Without clicking, mouse over links in emails and social media ads to display the actual destination URL. Check that the URL begins with “https://” or there’s a padlock or unbroken key icon in the address bar or at the bottom of the browser window. These indicate that it is a secure site.
Pay for online purchases by a credit card. If scammed, one can dispute charges and limit the losses.
Check the seller’s ratings on eCommerce websites. Buyers and sellers with poor ratings or no ratings should be a red flag.
For items purchased online, get a shipment tracking number, and track the delivery process.
Search the Better Business Bureau (BBB) directory to see if the BBB has accredited the website/online retailer. A history of complaints could be a warning sign.
Use the provider’s two-factor authentication feature to log in to accounts. During the login process, an additional alphanumeric code, along with the user name and password, is required.

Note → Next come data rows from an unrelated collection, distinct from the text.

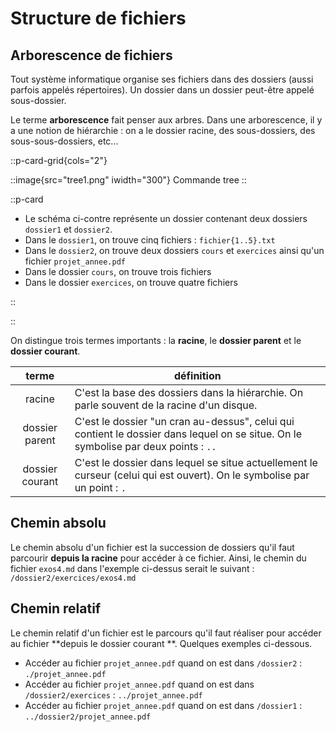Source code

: # Structure de fichiers

## Arborescence de fichiers

Tout système informatique organise ses fichiers dans des dossiers (aussi parfois appelés répertoires). Un dossier dans
un dossier peut-être appelé sous-dossier.

Le terme **arborescence** fait penser aux arbres. Dans une arborescence, il y a une notion de hiérarchie : on a le
dossier racine, des sous-dossiers, des sous-sous-dossiers, etc...

::p-card-grid{cols="2"}

::image{src="tree1.png" iwidth="300"}
Commande tree
::

::p-card

- Le schéma ci-contre représente un dossier contenant deux dossiers `dossier1` et `dossier2`.
- Dans le `dossier1`, on trouve cinq fichiers : `fichier{1..5}.txt`
- Dans le `dossier2`, on trouve deux dossiers `cours` et `exercices` ainsi qu'un fichier `projet_annee.pdf`
- Dans le dossier `cours`, on trouve trois fichiers
- Dans le dossier `exercices`, on trouve quatre fichiers

::

::

On distingue trois termes importants : la **racine**, le **dossier parent** et le **dossier courant**.

|      terme      | définition                                                                                                                          |
|:---------------:|-------------------------------------------------------------------------------------------------------------------------------------|
|     racine      | C'est la base des dossiers dans la hiérarchie. On parle souvent de la racine d'un disque.                                           |
| dossier parent  | C'est le dossier "un cran au-dessus", celui qui contient le dossier dans lequel on se situe. On le symbolise par deux points : `..` |
| dossier courant | C'est le dossier dans lequel se situe actuellement le curseur (celui qui est ouvert). On le symbolise par un point : `.`            |

## Chemin absolu

Le chemin absolu d'un fichier est la succession de dossiers qu'il faut parcourir **depuis la racine** pour accéder à ce
fichier.
Ainsi, le chemin du fichier `exos4.md` dans l'exemple ci-dessus serait le suivant : `/dossier2/exercices/exos4.md`

## Chemin relatif

Le chemin relatif d'un fichier est le parcours qu'il faut réaliser pour accéder au fichier **depuis le dossier courant
**. Quelques exemples ci-dessous.

- Accéder au fichier `projet_annee.pdf` quand on est dans `/dossier2` : `./projet_annee.pdf`
- Accéder au fichier `projet_annee.pdf` quand on est dans `/dossier2/exercices` : `../projet_annee.pdf`
- Accéder au fichier `projet_annee.pdf` quand on est dans `/dossier1` : `../dossier2/projet_annee.pdf`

The one-time alphanumeric code with a time limit is separately sent via text message, email, or the provider’s smartphone app.
Set credit card and bank notification alerts for all transactions and amounts. Regularly review credit card and bank account statements to determine and flag any unauthorized charges.
Don’ts to avoid being scammed:
Avoid answering unknown calls. Don’t be tempted to click on links and attachments in emails from aliased addresses, or participate in random surveys.
While on a public Wi-Fi network, don’t make any online financial transactions or transfer any sensitive information.
If a website or caller seeks payment by wire transfer, gift card, or prepaid card, don’t make any payments.
Don’t engage with sellers who advertise as US businesses but respond to questions by stating they are out of the country on business, family-emergency, or other reasons.
Don’t transact with sellers who post an auction or advertisement under one name but ask that payment be sent to someone else.
Never electronically pay upfront charges for a promise such as job training or sweepstakes, etc.
Don’t offer any personal information to an individual on an incoming call. An official law enforcement agency or credit card company personnel may ask you to verify transactions, but will never ask for private information.
Never use gift cards, prepaid credit cards, or wire to pay off alleged debts. If someone pressures you, then it is a scam.
Caution and alertness during any transaction process can protect one from fraudsters. Beware of deals that seem too good to be true. Usually, they are!